◆ What this task involves
Within the records below, reproduce without change the lines from the line that has "18: (742, 250)" through the line that has "39: (42, 128)", and only those.

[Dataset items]
╭──
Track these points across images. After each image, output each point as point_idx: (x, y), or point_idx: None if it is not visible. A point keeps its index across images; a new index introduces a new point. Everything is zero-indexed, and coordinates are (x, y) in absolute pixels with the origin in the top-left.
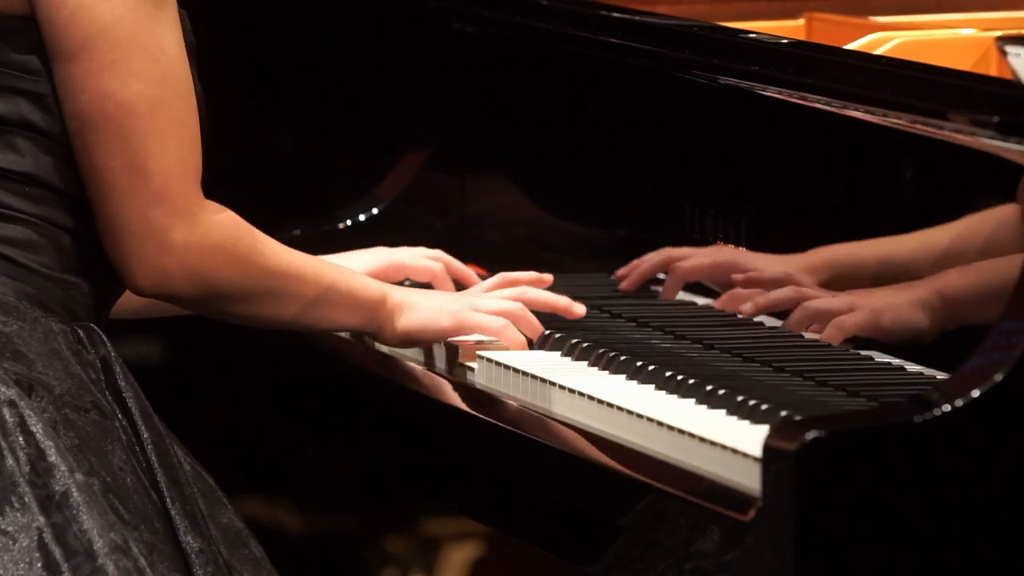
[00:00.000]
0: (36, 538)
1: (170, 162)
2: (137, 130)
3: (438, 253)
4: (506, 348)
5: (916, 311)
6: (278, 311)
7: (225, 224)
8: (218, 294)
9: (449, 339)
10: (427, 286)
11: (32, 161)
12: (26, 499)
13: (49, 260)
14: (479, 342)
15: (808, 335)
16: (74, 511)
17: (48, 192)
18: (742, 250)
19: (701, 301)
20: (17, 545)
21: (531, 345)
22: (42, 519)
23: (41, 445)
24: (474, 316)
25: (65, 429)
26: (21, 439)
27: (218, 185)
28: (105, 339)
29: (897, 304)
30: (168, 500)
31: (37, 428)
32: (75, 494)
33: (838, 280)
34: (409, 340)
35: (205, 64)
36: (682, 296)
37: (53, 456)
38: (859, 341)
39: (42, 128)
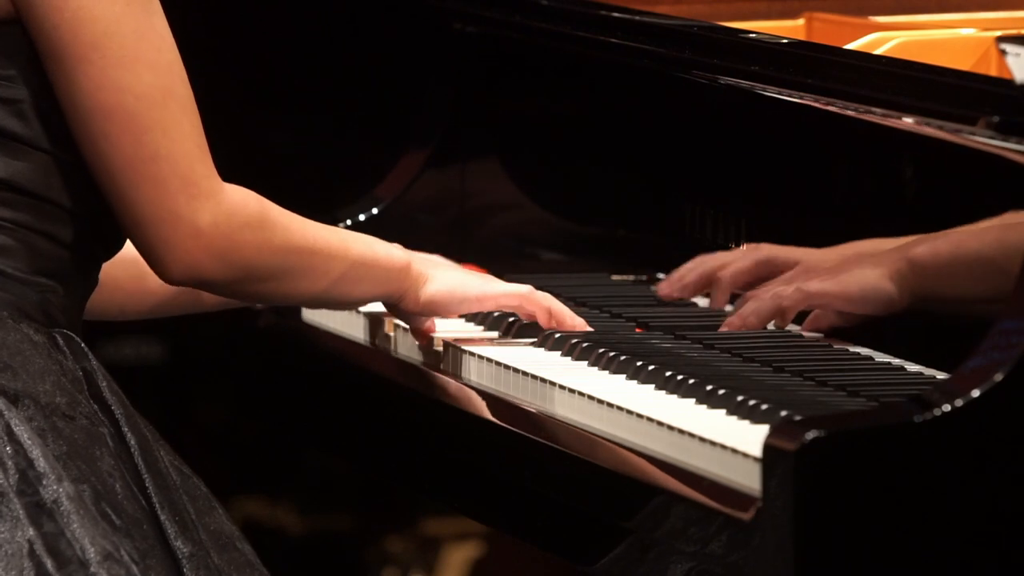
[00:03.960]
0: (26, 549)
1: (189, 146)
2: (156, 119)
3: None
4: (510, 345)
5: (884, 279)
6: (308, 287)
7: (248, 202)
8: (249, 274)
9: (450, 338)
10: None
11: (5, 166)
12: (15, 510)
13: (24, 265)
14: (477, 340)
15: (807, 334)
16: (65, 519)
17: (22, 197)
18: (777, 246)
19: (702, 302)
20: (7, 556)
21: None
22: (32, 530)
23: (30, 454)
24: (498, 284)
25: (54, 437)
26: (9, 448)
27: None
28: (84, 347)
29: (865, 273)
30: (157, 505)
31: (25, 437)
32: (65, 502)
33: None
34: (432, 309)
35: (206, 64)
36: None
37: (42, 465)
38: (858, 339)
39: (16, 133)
╰──
◆ Expected answer
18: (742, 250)
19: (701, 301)
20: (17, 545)
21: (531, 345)
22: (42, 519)
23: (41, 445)
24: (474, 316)
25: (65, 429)
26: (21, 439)
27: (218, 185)
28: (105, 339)
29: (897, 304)
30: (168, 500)
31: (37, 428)
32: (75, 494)
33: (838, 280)
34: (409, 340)
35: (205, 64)
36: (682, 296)
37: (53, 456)
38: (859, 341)
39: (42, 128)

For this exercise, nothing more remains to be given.